• _CHALLENGES_
A. Who chairs the Sustainability Reporting Board of the European Financial Reporting Advisory Group, according to the Mazars SFDR response?
B. In the Mazars SFDR response, rewrite the stretch from "Mazars Group's comprehensive" through "transparent financial landscape.", swapping "financial landscape" for "financial sector".
C. Please extend the Mazars SFDR response, picking up after its final sentence.

Mazars Group's Insights on Enhancing Sustainability Regulations: A Response to the European Commission's SFDR Consultation

Mazars Group's comprehensive response to the European Commission's Sustainable Finance Disclosure Regulation (SFDR) consultation, addressing key challenges, proposing solutions, and offering insights on aligning with the EU Taxonomy and Corporate Sustainability Reporting Directive (CSRD).

Gain valuable perspectives on product categorisation, Principal Adverse Impact reporting, sustainability definitions, and leveraging CSRD Key Performance Indicators (KPIs) for a more robust and transparent financial landscape.

Background

Mazars welcomed the European Commission’s invitation to participate in the targeted consultation regarding the implementation of the Sustainable Finance Disclosures Regulation (SFDR). We were grateful for this opportunity to provide our insights and feedback.

Our firm is actively involved in the public discourse around sustainability reporting, particularly in France through the Commission Nationale des Commissaires aux Comptes. Additionally, we contribute to the ongoing effort to standardise sustainability reporting at the European Union (EU) level. Our Honorary Chairman, Patrick de Cambourg, chairs the Sustainability Reporting Board of the European Financial Reporting Advisory Group, closely associated with various European regulations and initiatives, including the SFDR.

• _MATERIAL_
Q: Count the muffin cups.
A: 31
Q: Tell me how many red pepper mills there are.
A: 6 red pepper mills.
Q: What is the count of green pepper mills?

• _ANSWERS TO THE EXERCISE_
A. Patrick de Cambourg, Mazars' Honorary Chairman.

B.
Mazars Group's comprehensive response to the European Commission's Sustainable Finance Disclosure Regulation (SFDR) consultation, addressing key challenges, proposing solutions, and offering insights on aligning with the EU Taxonomy and Corporate Sustainability Reporting Directive (CSRD).

Gain valuable perspectives on product categorisation, Principal Adverse Impact reporting, sustainability definitions, and leveraging CSRD Key Performance Indicators (KPIs) for a more robust and transparent financial sector.

C.
Our experience in implementing the SFDR for financial market participants across the EU and for Third Country firms operating within EU markets positions us to offer valuable observations and comments for this consultation. Moreover, Mazars’ subject matter experts participate in trade association working groups such as those of the European Fund and Asset Management Association, the Association of the Luxembourg Fund Industry, the Association for Financial Markets in Europe, the Irish Funds Industry Association and The Investment Association, further informing our contribution to this consultation.

Mazars recognises the SFDR as a critical tool in promoting transparency within the financial sector and in achieving the EU Action Plan’s primary goal: directing greater investment capital towards sustainable economic activities. This regulation is key to mitigating the effects of human-caused climate change, in line with the Paris Agreement. Since the SFDR's implementation, we have identified a need for a comprehensive review of stakeholder experiences. This review aims to clarify misconceptions and highlight crucial aspects of transparency.

Introduction

In light of the evolving sustainability regulations within the EU finance and banking sector, a thorough understanding of the complex interplay between various directives and legislations becomes imperative. This is especially pertinent in the context of the Corporate Sustainability Reporting Directive (CSRD) and the European Banking Authority Environmental, Social and Governance (ESG) Pillar III, both of which are deeply intertwined with fundamental ESG legislation, including the EU Taxonomy. This need is further emphasised on the global stage with initiatives like the Task Force on Nature-related Financial Disclosures and the Network for Greening the Financial System. A key consideration is the development of a labelling framework, which, though not initially envisaged, must now be comprehensively addressed.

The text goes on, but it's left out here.